[31/08/2007] Parchi

Paolucci e lo ‘Stato’

In una lunga intervista a Sant’Anna News Antonio Paolucci torna anche sul caso Montichiello per rincarare la dose di accuse ai sindaci complici delle devastazioni in atto anche in Toscana. Fin qui nulla di nuovo anche se fa sempre un certo effetto quando si parla della Val d’Orcia trovare l’immancabile riferimento all’Unesco e mai al fatto che lì vi opera anche una Anpil che certo non ne esce bene.

Ma quello che più mi ha colpito - sebbene anche in questo caso non erano mancate nei mesi scorsi le critiche sovente a buon mercato - è il riferimento alla situazione nazionale. Paolucci giudica addirittura ‘nefasta e sciagurata’ la riforma del titolo V della Costituzione. «Da quel momento – dice - quando si parla di Stato non si intende solo lo Stato centrale, Palazzo Chigi, il Quirinale, ma anche le potestà elettive, le Regioni, le Province, i Comuni».

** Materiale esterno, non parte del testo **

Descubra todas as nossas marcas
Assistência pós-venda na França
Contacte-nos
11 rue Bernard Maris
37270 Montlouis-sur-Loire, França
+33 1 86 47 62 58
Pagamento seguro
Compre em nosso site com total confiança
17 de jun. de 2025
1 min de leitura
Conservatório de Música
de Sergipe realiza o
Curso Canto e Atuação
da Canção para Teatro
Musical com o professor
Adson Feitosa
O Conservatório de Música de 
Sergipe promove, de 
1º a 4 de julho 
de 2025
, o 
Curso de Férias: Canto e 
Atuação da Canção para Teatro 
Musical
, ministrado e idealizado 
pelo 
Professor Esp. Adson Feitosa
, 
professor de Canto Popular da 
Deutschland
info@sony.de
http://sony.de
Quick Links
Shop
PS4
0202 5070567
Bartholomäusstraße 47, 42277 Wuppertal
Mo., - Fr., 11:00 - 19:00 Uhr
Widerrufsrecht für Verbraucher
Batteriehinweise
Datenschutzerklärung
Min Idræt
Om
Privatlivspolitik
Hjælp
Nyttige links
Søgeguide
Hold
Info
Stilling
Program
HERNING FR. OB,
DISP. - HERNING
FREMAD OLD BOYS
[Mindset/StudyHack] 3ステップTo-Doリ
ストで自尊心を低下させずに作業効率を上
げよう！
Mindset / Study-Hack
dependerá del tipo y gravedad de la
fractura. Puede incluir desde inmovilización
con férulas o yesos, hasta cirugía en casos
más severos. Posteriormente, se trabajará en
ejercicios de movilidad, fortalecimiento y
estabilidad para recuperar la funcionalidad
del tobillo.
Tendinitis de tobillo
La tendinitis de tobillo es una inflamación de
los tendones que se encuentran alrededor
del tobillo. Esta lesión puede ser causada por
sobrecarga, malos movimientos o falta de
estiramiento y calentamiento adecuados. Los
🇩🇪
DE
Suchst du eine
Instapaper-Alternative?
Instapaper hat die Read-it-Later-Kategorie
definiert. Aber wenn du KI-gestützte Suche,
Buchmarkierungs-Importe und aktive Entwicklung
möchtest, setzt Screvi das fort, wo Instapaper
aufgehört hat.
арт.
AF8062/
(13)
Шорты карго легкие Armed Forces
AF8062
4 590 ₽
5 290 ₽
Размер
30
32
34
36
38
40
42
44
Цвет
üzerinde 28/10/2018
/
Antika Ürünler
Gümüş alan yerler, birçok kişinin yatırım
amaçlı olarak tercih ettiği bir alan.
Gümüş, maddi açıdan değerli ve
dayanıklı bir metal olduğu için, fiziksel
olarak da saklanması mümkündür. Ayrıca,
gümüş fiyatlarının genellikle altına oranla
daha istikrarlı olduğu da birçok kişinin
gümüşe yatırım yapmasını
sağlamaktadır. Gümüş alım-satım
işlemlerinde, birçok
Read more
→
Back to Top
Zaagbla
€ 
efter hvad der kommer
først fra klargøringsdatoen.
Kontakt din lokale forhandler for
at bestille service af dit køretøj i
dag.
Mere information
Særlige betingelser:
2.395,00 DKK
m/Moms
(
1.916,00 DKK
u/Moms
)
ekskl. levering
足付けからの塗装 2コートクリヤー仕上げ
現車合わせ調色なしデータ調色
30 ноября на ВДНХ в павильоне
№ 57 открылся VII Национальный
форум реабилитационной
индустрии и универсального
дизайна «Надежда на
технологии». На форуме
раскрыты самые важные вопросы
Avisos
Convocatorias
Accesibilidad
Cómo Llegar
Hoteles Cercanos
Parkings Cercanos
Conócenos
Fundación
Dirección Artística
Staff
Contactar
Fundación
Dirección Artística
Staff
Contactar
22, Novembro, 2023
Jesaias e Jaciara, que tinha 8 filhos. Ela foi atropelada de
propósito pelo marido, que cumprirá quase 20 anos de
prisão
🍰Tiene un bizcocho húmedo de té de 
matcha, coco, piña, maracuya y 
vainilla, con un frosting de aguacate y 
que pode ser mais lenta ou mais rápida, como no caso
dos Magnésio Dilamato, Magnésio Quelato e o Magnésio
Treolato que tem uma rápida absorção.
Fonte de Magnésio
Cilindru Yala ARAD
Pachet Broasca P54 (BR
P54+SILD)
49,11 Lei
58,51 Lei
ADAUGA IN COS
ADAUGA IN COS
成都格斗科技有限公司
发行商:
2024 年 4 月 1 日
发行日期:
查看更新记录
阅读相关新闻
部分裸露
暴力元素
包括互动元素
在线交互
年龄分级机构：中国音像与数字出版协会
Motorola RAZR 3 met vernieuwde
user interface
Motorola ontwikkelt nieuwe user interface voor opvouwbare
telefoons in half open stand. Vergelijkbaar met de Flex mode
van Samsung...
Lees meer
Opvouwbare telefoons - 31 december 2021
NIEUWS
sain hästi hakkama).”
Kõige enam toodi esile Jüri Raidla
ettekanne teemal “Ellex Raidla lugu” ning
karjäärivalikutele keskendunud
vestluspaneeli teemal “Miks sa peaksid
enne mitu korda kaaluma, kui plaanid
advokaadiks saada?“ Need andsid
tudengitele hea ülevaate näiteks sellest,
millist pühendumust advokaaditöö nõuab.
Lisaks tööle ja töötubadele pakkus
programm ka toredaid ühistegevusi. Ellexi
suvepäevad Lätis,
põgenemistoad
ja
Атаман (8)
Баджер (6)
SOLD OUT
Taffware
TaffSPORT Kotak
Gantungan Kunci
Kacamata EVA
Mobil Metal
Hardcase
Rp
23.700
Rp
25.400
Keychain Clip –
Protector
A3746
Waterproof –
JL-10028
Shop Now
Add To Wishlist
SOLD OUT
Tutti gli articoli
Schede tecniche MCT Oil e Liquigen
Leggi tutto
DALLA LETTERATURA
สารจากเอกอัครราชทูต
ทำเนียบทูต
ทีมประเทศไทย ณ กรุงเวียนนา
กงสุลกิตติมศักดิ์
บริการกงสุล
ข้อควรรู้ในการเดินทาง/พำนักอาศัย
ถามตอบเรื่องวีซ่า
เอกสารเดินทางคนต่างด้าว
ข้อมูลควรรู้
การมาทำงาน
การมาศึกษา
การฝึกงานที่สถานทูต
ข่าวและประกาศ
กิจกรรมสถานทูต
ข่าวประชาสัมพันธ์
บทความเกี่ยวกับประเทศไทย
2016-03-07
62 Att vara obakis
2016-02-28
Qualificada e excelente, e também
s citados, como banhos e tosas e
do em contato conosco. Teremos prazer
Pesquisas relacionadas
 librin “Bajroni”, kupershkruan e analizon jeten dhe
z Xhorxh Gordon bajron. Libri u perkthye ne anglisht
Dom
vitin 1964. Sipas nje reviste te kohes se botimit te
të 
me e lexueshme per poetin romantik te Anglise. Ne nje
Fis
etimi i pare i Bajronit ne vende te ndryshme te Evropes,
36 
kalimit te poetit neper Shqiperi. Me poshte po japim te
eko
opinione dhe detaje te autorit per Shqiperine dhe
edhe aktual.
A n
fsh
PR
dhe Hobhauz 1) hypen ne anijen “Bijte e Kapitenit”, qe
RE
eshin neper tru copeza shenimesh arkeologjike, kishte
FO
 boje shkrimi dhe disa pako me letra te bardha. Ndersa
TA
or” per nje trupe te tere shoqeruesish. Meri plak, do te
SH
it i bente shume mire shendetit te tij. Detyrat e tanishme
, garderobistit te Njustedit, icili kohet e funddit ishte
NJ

Questo avrebbe svuotato l’art 9 della Costituzione con il quale i padri costituenti pensavano allo Stato centrale. Evidentemente Paolucci non ricorda che la Costituzione prevedeva le Regioni con ampi poteri che hanno visto la luce solo nel 1970. E neppure Paolucci può negare che di scempi prima del ‘70 - quando le regioni manco c’erano - ne sono stati fatti un bel po’ se Cederna parlava di Vandali in casa, Borgese d’Italia rovinata e Bassani d’Italia da salvare. Tutta questa nostalgia per lo stato centrale appare perciò sorprendente. Davvero in Toscana dal ‘70 - per quanto le competenze alle regioni siano state sempre date con il contagocce - le cose sono peggiorate rispetto a prima quando era solo quello Stato centrale - di cui Paolucci ha tanta nostalgia - a decidere?

Le porte ai vandali le ha aperte quello Stato. Oggi certo si tratta di vedere come il ‘nuovo stato’ che comprende regioni ed enti locali deve fare la sua parte rispetto anche ai problemi nuovi rispetto allo stesso art. 9. Da tempo – Paolucci dovrebbe saperlo- il parlamento sta discutendo sebbene con non grande successo di modificare proprio quell’articolo perché oltre al paesaggio risulti più chiara l’esigenza di tutela dell’ambiente, della natura, degli ecosistemi.

Proprio l’esperienza - inclusa quella di Montichiello - ha mostrato e mostra infatti che la tutela paesaggistica svincolata o separata dal quel più ampio contesto ambientale che anche in questi mesi di polemiche ha stentato assai a comparire- risulta menomata, affidata più ai vincoli che ad una gestione attiva. Quella gestione attiva che ha funzionato piuttosto bene invece nei parchi regionali toscani e che ora grazie al Codice Urbani vede invece l’avvocatura di stato intervenire contro il piano di un nuovo parco fluviale piemontese che come stabilisce una legge di quella regione dovrebbe occuparsi di paesaggio.

Secondo l’avvocatura di stato invece del paesaggio il parco non dovrebbe occuparsi. A chi giova? Quanti piani paesistici tra i non moltissimi fatti hanno funzionato meglio dei piani che come quelli dei parchi si sono fatti carico non di un aspetto soltanto- per quanto importante- ma di quel complesso di problemi non riconducibili ad una singola materia – l’ambiente non è una materia -come ha tante volte detto e ribadito la Corte Costituzionale.

Nel dire queste cose non posso fare a meno di annotare una certa sorpresa che nella ripartizione dei compiti tra i due nuovi assessori regionali che dovranno occuparsi di ambiente non si trovi alcun riferimento ai parchi e alle aree protette. Si elencano le cose più varie; la protezione civile, il sistema idrico, il coordinamento della montagna i parchi no e proprio nel momento in cui dovremo affrontare la discussione sulla nuova legge regionale.